でもそれって、無理矢理に理由くっつけて逃げてただけなんじゃないの? 違うって言い切れる?
目立つ彼を見つけるのは、簡単だった。
「……っ、…っ、はっ…葵くん!」
服の袖を掴む。
こういう時、長袖って便利だ。
「あたし、葵くんが好きだよ」
「…は?」
何言ってんの、とでも言うような顔で見つめられる。
「熱でもあん——」
「本当なの!」
あたしは…ずっと、ずっと。
「……でもお前、嫌いって——」
「バレたくなかったの。言ったら、…天音とも、葵くんとも……話せなくなると思って」
でも、そうしているうちに、自分が惨めになってきて。
だんだん自分のこと嫌いになってきて。
「…もう、嫌になってきて」
「……好きでいるのが? 好きでいるのが嫌になったから、フラれてしまえとでも思ったってこと?」
葵くんが言う。
「違う。
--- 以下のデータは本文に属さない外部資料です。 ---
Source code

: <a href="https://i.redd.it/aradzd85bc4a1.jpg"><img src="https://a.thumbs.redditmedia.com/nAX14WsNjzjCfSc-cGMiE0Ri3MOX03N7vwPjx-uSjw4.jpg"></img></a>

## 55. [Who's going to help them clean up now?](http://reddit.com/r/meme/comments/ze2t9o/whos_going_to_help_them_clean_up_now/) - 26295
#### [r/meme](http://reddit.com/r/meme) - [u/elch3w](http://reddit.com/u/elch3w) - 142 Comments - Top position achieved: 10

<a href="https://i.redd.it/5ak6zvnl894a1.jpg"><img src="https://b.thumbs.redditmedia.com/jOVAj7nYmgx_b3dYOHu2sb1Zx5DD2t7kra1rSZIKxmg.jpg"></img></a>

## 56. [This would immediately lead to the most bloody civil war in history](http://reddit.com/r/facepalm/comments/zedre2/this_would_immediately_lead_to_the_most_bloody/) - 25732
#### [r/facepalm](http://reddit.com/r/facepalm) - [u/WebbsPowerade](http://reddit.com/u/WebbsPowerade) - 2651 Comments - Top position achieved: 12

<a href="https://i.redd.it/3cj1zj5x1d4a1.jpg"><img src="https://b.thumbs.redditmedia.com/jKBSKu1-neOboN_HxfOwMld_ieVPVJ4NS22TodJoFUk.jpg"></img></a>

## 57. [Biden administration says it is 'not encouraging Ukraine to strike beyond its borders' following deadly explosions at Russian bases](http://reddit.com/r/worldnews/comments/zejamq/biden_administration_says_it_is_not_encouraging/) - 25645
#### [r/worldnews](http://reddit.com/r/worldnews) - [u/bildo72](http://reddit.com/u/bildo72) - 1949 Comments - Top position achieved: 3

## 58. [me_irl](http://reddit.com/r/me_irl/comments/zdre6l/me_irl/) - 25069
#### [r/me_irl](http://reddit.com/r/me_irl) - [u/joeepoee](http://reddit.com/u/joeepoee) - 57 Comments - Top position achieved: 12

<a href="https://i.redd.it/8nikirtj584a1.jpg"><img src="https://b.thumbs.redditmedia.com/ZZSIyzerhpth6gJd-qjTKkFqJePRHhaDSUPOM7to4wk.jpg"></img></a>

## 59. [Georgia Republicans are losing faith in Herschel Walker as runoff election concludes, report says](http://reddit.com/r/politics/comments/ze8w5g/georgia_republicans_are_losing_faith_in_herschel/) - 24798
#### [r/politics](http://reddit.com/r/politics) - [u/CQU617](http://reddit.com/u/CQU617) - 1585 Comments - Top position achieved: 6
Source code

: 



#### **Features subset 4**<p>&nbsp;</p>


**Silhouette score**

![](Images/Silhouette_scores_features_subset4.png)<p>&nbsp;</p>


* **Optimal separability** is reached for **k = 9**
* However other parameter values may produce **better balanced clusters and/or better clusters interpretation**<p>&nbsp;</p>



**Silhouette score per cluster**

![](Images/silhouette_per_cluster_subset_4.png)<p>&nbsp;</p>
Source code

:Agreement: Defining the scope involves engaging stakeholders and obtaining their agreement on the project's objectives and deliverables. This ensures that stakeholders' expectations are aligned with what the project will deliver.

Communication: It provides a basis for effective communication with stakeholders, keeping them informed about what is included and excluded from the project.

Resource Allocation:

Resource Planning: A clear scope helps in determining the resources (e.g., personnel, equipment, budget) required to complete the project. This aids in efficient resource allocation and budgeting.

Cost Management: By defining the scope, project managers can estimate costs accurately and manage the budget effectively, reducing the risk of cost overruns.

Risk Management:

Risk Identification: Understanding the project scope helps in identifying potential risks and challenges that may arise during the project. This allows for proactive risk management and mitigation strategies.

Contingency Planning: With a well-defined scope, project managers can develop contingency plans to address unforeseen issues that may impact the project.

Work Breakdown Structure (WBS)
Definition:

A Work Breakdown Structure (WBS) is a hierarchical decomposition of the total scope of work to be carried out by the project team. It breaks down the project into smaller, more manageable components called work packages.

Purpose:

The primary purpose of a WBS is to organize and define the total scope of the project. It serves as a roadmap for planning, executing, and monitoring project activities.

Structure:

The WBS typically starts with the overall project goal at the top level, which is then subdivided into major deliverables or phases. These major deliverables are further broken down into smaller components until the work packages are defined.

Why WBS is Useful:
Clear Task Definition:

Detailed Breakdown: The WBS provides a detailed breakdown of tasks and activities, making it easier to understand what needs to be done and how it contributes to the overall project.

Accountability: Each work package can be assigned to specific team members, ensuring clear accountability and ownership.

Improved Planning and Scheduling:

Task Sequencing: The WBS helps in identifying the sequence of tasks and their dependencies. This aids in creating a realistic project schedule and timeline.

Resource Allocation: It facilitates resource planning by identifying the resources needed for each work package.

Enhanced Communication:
あたしは、…ただ、嘘をついているのが、嘘をついている自分が、嫌になっただけ」
——だから、どうか、聞いて。
「もう一回言うけど、あたし葵くんが好き」
届かなくてもいいから。
玉砕することになってもいいから。
——もう、嘘なんてついていたくないから。
「……」
葵くんは目を大きく見開いて、それから一回瞬きして。
深呼吸してから言った。
「えっと、夢かな。これは」
…さすが、天音と血が繋がっているだけあった。